Hope this helps. there may be bugs of course. And I call it simpleTarget because it isn't sensitive to a bunch of other factors, most notably its own velocity. If a ship is going fast and you try to simpleTarget something it might miss or even orbit the target.

-cc

for what it's worth, I expect a way to win Nodewar would be to stop using my simpleTarget and to write a better one.

I think the real improvements are to be gained with changing how the thrust works.
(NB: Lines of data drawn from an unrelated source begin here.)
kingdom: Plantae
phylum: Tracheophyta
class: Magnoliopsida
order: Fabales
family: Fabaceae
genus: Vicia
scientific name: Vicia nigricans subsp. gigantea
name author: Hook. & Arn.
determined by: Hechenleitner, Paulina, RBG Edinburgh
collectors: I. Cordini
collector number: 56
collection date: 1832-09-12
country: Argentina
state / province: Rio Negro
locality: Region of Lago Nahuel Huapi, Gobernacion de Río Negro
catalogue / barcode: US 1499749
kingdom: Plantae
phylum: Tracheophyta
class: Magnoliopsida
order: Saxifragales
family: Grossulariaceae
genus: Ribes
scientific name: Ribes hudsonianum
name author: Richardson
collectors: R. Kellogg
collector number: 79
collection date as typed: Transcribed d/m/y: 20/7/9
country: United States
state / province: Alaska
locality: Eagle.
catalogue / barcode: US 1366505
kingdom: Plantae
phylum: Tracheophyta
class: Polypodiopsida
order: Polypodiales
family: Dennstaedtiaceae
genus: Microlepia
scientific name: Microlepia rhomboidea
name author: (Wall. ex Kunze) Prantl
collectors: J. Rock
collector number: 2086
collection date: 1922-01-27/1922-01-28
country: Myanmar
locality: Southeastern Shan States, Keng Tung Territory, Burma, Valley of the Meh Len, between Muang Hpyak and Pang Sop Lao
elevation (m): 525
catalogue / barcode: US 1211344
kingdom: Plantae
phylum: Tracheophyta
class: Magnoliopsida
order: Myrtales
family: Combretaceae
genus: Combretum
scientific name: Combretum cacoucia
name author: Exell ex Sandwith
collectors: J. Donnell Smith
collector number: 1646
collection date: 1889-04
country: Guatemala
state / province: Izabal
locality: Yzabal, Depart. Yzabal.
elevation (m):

The rotation code, as far as I could figure, was just about ideal: at the timescales involved (t=0.005 in x = x0 + vt + 1/2at^2) and taking the moment of inertia into account, the torque should always be maxed out in either direction.

It occurs to me that this may not hold with smaller fragments, though… hmm!

As a side note, I'm amused at how many (all?) of the leaders are based on the open-source bots, just with slightly different weightings.

There's also surely some advantage to be gained by adjusting weighting according to the moon field size, as well as taking gravity into account. More accurate navigation would quite likely trip up any of the existing contenders.

Thanks @malgorithms

@aniero yeah, that's why I'm trying to understand simpleTarget =D

my first goal is to change the targeting from the current "skate toward the puck" to "skate to where the puck is going". And use that when attacking.